Box Lateral Shuffles
Lateral shuffle is great bodyweight cardio that works the muscles in your butt, hips, and thighs.
It is also effective in improving leg coordination, balance, and stability.
You can perform this exercise as a high-intensity, fat burning cardio or warm-up to your regular workout routine.
If you’re looking for a quick intense cardio exercise that you can do at home to torch calories to rev up your metabolism, this exercise is great.
You can modify this exercise to meet your fitness level.
If you are a beginner, use a low box or skip a box.
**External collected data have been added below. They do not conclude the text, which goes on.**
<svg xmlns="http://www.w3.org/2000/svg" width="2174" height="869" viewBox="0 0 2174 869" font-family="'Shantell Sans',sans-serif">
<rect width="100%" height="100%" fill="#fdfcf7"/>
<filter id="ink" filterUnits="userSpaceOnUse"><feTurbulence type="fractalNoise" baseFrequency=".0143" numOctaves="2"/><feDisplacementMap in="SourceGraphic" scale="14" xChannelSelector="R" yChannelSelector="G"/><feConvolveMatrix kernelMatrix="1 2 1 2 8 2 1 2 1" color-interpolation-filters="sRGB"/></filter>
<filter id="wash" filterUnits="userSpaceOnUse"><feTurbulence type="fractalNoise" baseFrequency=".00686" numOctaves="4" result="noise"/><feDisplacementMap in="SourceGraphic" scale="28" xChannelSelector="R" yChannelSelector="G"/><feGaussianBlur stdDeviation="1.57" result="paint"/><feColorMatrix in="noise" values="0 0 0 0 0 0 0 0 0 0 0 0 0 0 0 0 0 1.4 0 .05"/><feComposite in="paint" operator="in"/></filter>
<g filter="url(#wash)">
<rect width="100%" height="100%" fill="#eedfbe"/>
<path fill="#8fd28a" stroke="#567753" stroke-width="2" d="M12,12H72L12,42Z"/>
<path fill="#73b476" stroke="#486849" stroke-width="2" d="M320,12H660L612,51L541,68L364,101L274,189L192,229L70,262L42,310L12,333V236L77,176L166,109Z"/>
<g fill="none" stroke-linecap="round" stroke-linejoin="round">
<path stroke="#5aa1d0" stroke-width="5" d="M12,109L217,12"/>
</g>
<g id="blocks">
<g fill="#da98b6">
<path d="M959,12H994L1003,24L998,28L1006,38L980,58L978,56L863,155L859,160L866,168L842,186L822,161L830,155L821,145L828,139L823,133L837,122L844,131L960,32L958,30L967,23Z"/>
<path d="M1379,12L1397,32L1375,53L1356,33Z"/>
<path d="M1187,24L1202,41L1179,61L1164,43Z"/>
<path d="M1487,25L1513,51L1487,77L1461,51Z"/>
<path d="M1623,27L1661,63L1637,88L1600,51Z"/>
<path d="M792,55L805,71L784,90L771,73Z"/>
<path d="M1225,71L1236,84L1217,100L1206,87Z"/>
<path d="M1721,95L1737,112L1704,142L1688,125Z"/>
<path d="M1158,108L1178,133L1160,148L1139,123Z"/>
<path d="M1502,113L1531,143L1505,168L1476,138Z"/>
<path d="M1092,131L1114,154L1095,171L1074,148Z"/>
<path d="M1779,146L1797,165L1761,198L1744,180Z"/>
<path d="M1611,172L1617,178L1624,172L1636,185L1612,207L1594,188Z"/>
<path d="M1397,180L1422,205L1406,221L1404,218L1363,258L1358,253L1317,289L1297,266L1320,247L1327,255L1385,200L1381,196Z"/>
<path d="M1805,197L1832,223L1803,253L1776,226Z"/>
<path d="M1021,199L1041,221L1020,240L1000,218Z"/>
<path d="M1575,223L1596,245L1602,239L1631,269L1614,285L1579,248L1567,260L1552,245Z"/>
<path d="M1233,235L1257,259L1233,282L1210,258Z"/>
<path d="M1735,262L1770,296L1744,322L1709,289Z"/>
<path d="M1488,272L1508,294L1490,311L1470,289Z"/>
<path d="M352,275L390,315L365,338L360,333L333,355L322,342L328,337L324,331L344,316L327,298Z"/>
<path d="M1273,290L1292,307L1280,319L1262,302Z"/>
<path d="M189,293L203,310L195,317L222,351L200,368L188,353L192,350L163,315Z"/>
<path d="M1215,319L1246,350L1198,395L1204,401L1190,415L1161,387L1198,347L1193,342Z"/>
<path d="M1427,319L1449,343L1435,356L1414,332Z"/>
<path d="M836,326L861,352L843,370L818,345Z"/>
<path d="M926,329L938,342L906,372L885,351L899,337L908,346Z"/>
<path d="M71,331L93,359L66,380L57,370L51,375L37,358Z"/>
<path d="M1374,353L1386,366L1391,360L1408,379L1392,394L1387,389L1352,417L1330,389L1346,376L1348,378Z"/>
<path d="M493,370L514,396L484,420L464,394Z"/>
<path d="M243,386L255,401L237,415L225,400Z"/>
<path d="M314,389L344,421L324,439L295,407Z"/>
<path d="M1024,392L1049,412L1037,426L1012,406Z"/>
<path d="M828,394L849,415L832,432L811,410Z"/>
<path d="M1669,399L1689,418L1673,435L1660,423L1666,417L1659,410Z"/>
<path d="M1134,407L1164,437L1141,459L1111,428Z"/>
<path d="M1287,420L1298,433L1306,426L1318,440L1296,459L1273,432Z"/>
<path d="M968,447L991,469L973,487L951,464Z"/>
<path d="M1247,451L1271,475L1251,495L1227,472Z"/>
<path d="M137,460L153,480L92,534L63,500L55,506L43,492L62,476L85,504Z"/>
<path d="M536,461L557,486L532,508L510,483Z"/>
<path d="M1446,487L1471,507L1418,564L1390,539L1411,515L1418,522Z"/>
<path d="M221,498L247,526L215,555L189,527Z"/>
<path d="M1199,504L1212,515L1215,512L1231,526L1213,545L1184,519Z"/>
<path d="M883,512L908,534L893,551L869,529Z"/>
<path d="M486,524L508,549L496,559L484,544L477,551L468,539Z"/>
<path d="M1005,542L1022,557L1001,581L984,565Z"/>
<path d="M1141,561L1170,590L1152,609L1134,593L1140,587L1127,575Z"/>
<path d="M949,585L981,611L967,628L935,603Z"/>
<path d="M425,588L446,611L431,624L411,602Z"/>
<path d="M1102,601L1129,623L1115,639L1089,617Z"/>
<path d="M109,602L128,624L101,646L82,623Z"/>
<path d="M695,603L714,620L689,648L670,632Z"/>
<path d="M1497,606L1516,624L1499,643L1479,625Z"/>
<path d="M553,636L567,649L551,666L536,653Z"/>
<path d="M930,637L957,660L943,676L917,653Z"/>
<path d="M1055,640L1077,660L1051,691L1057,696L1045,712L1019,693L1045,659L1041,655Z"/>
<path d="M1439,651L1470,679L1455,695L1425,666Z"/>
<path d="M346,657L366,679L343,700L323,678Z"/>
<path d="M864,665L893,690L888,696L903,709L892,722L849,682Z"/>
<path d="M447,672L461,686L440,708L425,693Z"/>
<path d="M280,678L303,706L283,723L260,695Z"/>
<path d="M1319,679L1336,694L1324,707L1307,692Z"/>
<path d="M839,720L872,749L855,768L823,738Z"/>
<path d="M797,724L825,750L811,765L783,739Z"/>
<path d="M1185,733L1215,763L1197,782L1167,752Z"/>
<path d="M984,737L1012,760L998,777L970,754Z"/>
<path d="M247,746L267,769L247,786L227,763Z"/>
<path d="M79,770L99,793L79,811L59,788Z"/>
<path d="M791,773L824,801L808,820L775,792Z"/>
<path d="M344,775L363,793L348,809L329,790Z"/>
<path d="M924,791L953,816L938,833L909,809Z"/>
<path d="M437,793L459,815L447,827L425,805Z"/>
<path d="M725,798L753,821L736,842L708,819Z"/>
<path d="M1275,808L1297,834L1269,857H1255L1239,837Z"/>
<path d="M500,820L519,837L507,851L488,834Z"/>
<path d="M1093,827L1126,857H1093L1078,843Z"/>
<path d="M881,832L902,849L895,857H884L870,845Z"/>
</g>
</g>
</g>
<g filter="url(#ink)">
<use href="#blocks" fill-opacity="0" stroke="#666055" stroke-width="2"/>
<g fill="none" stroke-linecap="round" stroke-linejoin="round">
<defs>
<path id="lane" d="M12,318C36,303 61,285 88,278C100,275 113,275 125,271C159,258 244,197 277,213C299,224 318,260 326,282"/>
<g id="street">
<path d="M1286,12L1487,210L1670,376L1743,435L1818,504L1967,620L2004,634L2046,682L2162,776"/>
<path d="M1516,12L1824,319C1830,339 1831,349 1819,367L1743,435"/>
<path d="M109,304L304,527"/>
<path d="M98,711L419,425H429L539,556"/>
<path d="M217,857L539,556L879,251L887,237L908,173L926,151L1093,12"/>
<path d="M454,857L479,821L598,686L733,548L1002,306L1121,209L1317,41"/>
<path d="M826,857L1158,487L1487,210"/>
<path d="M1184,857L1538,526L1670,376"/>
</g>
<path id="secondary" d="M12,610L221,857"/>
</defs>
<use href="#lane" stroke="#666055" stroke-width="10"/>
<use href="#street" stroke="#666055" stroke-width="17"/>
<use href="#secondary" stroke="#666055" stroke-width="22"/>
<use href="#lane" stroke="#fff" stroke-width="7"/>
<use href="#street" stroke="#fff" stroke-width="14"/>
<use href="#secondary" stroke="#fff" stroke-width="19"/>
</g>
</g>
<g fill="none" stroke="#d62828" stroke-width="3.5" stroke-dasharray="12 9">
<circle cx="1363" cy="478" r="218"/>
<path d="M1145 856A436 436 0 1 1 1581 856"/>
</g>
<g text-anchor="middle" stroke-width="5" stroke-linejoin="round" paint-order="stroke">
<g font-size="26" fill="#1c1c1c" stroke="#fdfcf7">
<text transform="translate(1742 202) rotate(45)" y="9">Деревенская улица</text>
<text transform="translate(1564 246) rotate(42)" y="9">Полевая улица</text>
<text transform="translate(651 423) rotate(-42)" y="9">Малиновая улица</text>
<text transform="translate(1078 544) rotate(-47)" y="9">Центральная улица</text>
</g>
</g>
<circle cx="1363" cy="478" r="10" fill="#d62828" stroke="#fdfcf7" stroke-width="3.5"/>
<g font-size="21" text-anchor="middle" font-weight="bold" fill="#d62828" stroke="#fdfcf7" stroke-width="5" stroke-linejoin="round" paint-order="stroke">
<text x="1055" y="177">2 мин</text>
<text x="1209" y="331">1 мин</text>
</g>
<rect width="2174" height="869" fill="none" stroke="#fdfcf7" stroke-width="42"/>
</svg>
If you are looking for a challenge, increase the height of the box to add the elevation.
You can also create a high intensity bodyweight workout by adding squats, lunges, planks and pushups Adding these compound exercises intensifies the routine even more to torch more calories.
- 30 seconds: Lateral Box Shuffle.
- 30 seconds plank hold.
- 10 lunges in each leg
- 10 pushups.
An athlete who plays a sport that requires fast footwork and lower body coordination such as tennis, soccer, basketball, or football, this exercise can improve your speed and agility performance. Lateral Box Shuffle is also considered a plyometrics exercise that works your explosiveness as you jump off left to right.
How to Perform it:
- Stand with your inner leg on the box and the outer leg about 1-2 feet away from the box. Get into a half squat position where your knees are bent and torso leaned forward slightly.
- Jump to the side so that your outer leg lands on the box and the inner foot lands on the floor.
- Jump to the other side and continue to jump shuffle for 30 to 60 seconds. Start with 30 seconds and lengthen the duration as your fitness level advances.